The film is so much sci-fi hokum of the cerebral kind, much like a rebooted “Matrix”, and is so totally into its dream logic premise that it demands you adhere to its premise or you flunk as a viewer. It moves rapidly in a strange dreamlike way that makes the viewer determine for themselves if what they are seeing is a dream or reality, as it shuffles forth from a Japanese fortress to a war zone in a Paris street that suddenly folds in on itself to a cafe shootout in Mombasa to an Arctic snowbound shootout in the mountains to a madcap chase through a rainy Los Angeles street to a shootout in a zero-gravity hotel corridorto a walk across tilted buildings (seemingly created by M.C. Escher), and there’s always the amazing labyrinth set-pieces in the subconscious.

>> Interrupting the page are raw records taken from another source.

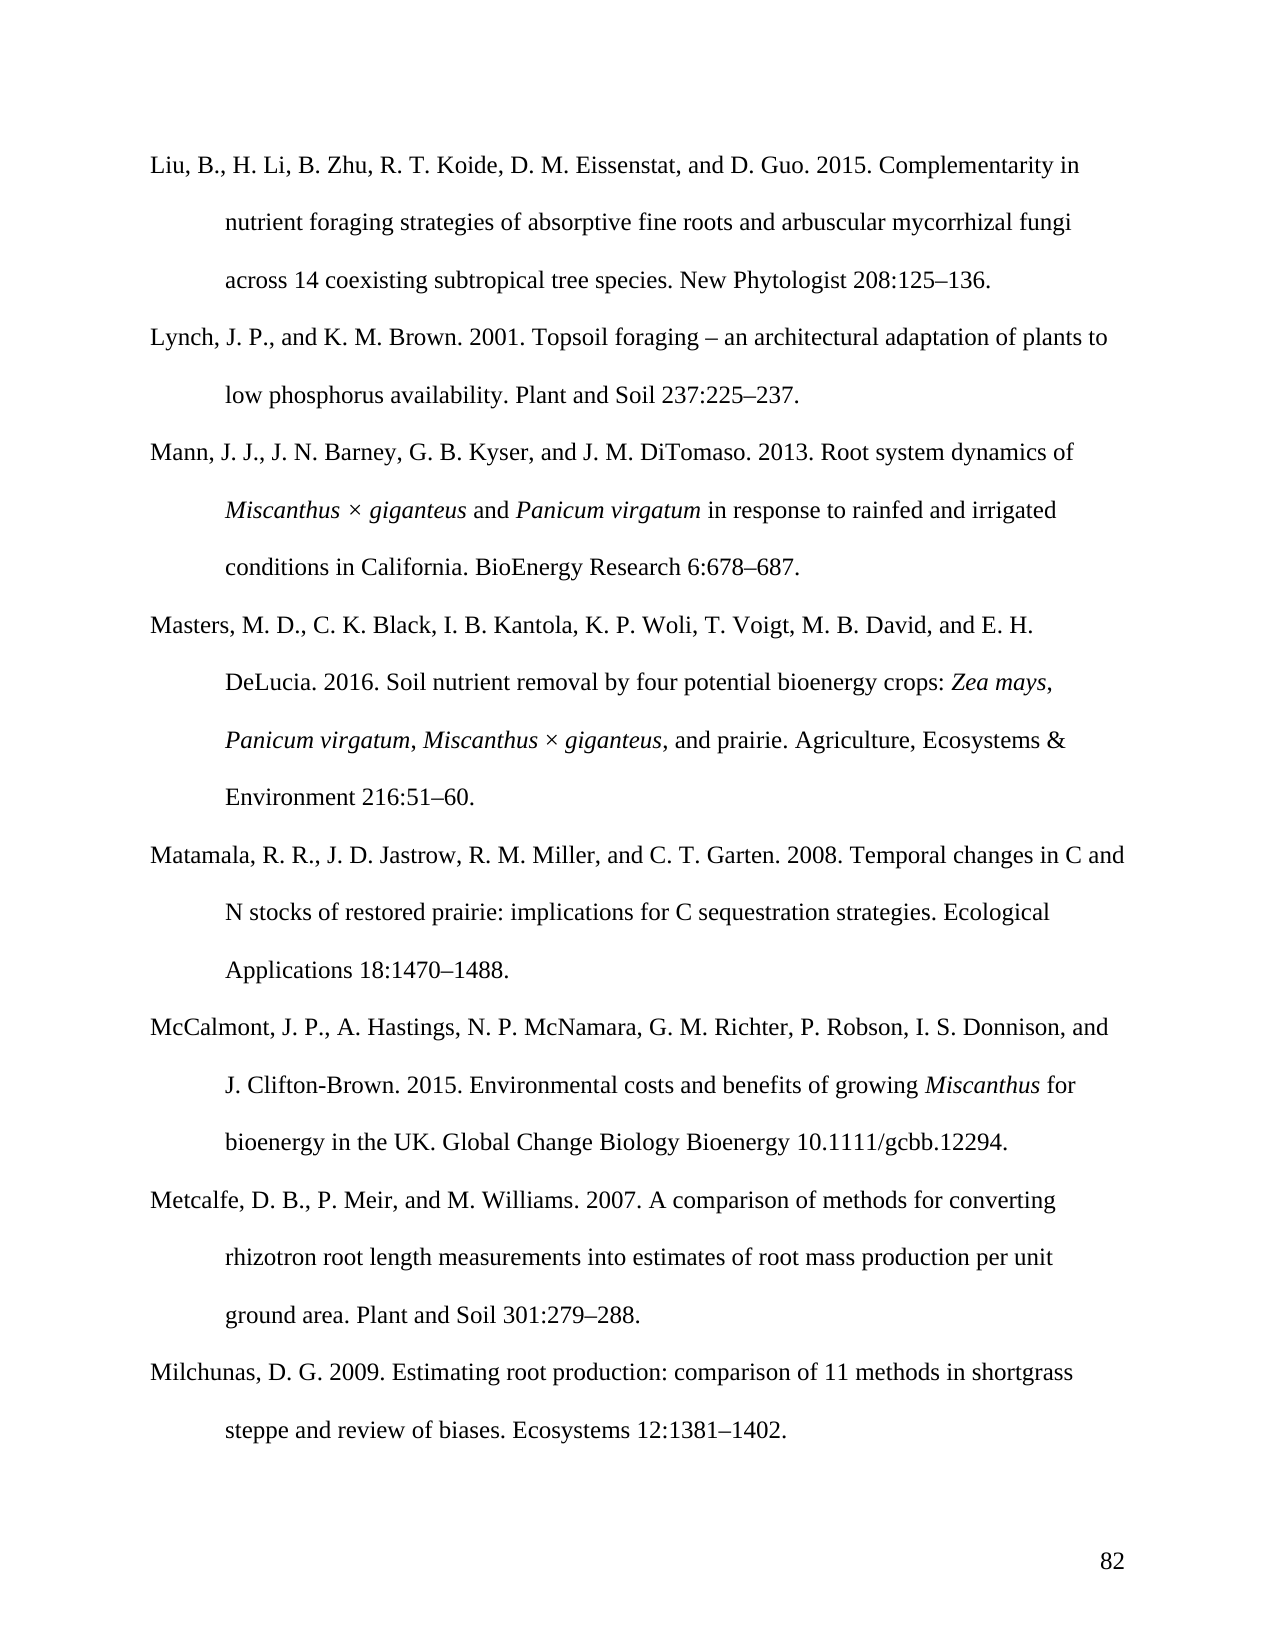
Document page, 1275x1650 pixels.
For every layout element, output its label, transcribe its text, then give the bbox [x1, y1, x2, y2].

text Metcalfe, D. B., P. Meir, and M. Williams. 2007. A comparison of methods for converting rhizotron root length measurements into estimates of root mass production per unit ground area. Plant and Soil 301:279–288. [150, 1185, 1125, 1329]
text Lynch, J. P., and K. M. Brown. 2001. Topsoil foraging – an architectural adaptation of plants to low phosphorus availability. Plant and Soil 237:225–237. [150, 322, 1125, 409]
text McCalmont, J. P., A. Hastings, N. P. McNamara, G. M. Richter, P. Robson, I. S. Donnison, and J. Clifton-Brown. 2015. Environmental costs and benefits of growing Miscanthus for bioenergy in the UK. Global Change Biology Bioenergy 10.1111/gcbb.12294. [150, 1012, 1125, 1156]
text Masters, M. D., C. K. Black, I. B. Kantola, K. P. Woli, T. Voigt, M. B. David, and E. H. DeLucia. 2016. Soil nutrient removal by four potential bioenergy crops: Zea mays, Panicum virgatum, Miscanthus × giganteus, and prairie. Agriculture, Ecosystems & Environment 216:51–60. [150, 610, 1125, 811]
text Liu, B., H. Li, B. Zhu, R. T. Koide, D. M. Eissenstat, and D. Guo. 2015. Complementarity in nutrient foraging strategies of absorptive fine roots and arbuscular mycorrhizal fungi across 14 coexisting subtropical tree species. New Phytologist 208:125–136. [150, 150, 1125, 294]
text Milchunas, D. G. 2009. Estimating root production: comparison of 11 methods in shortgrass steppe and review of biases. Ecosystems 12:1381–1402. [150, 1357, 1125, 1444]
text Mann, J. J., J. N. Barney, G. B. Kyser, and J. M. DiTomaso. 2013. Root system dynamics of Miscanthus × giganteus and Panicum virgatum in response to rainfed and irrigated conditions in California. BioEnergy Research 6:678–687. [150, 437, 1125, 581]
text Matamala, R. R., J. D. Jastrow, R. M. Miller, and C. T. Garten. 2008. Temporal changes in C and N stocks of restored prairie: implications for C sequestration strategies. Ecological Applications 18:1470–1488. [150, 840, 1125, 984]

There’s no problem in endorsing its technical and visual achievements, which are mind-bending. Nolan has the gift to bring novelty to the conventional. But the film’s drawback is that it takes most of the film to explain its dream logic, thereby the draining lecture leaves its characters emotionally bankrupt and its psychological riff is mostly mumbo jumbo pseudo science. By seemingly falling too much in love with its prismatic intellectual conceit (showing Nolan more of an illusionist than a visionary) and its over-complicated narrative being too fuzzy to decipher all its nuances in only one viewing (something many cinephiles might actually relish, as this is a film that the converted will want to see again), the film flunks in its attempt to be all that it appears to be. Though I found it a superior action pic, there just seemed to be too many teases and roadblocks in place to get to its end game–if there was actually one, in a pic whose inward trip was too pat to convey the mind’s chaotic landscape convincingly so that one can believe without qualms that Cobb could walk away alive from such a maze. Thereby the ambiguous ending of whether it’s all a dream or reality, leaves the conclusion up to you.

For a commercial film, it does far more than I expected and I applaud it for being so boldly imaginative and addressing so many questions to the intellect–something that one rarely sees in this genre.